__Objective__.
Copy every line of the records below word for word, in the same order.
### Record list ###
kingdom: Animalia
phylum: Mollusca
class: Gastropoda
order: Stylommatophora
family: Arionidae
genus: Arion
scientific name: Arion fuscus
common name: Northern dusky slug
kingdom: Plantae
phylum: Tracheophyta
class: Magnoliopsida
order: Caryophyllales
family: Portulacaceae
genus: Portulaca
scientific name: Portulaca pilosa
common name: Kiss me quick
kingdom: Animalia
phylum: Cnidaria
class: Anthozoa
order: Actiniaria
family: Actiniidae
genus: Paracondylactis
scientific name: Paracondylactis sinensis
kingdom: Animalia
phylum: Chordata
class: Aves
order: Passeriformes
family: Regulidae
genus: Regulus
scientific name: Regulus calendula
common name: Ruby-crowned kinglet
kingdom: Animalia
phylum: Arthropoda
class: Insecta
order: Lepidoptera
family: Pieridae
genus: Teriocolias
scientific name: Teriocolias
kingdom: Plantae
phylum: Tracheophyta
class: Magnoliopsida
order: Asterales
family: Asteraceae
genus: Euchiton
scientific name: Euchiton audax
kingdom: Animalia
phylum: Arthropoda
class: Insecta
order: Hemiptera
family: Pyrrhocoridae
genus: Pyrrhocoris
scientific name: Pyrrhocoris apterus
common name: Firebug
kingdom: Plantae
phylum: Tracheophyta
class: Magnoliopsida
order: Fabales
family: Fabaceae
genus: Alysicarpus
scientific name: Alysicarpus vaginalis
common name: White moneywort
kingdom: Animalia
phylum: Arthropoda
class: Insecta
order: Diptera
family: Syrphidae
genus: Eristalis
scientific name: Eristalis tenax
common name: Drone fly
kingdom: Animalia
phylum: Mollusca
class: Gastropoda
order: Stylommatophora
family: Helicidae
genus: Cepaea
###
__Worked solution__.
kingdom: Animalia
phylum: Mollusca
class: Gastropoda
order: Stylommatophora
family: Arionidae
genus: Arion
scientific name: Arion fuscus
common name: Northern dusky slug
kingdom: Plantae
phylum: Tracheophyta
class: Magnoliopsida
order: Caryophyllales
family: Portulacaceae
genus: Portulaca
scientific name: Portulaca pilosa
common name: Kiss me quick
kingdom: Animalia
phylum: Cnidaria
class: Anthozoa
order: Actiniaria
family: Actiniidae
genus: Paracondylactis
scientific name: Paracondylactis sinensis
kingdom: Animalia
phylum: Chordata
class: Aves
order: Passeriformes
family: Regulidae
genus: Regulus
scientific name: Regulus calendula
common name: Ruby-crowned kinglet
kingdom: Animalia
phylum: Arthropoda
class: Insecta
order: Lepidoptera
family: Pieridae
genus: Teriocolias
scientific name: Teriocolias
kingdom: Plantae
phylum: Tracheophyta
class: Magnoliopsida
order: Asterales
family: Asteraceae
genus: Euchiton
scientific name: Euchiton audax
kingdom: Animalia
phylum: Arthropoda
class: Insecta
order: Hemiptera
family: Pyrrhocoridae
genus: Pyrrhocoris
scientific name: Pyrrhocoris apterus
common name: Firebug
kingdom: Plantae
phylum: Tracheophyta
class: Magnoliopsida
order: Fabales
family: Fabaceae
genus: Alysicarpus
scientific name: Alysicarpus vaginalis
common name: White moneywort
kingdom: Animalia
phylum: Arthropoda
class: Insecta
order: Diptera
family: Syrphidae
genus: Eristalis
scientific name: Eristalis tenax
common name: Drone fly
kingdom: Animalia
phylum: Mollusca
class: Gastropoda
order: Stylommatophora
family: Helicidae
genus: Cepaea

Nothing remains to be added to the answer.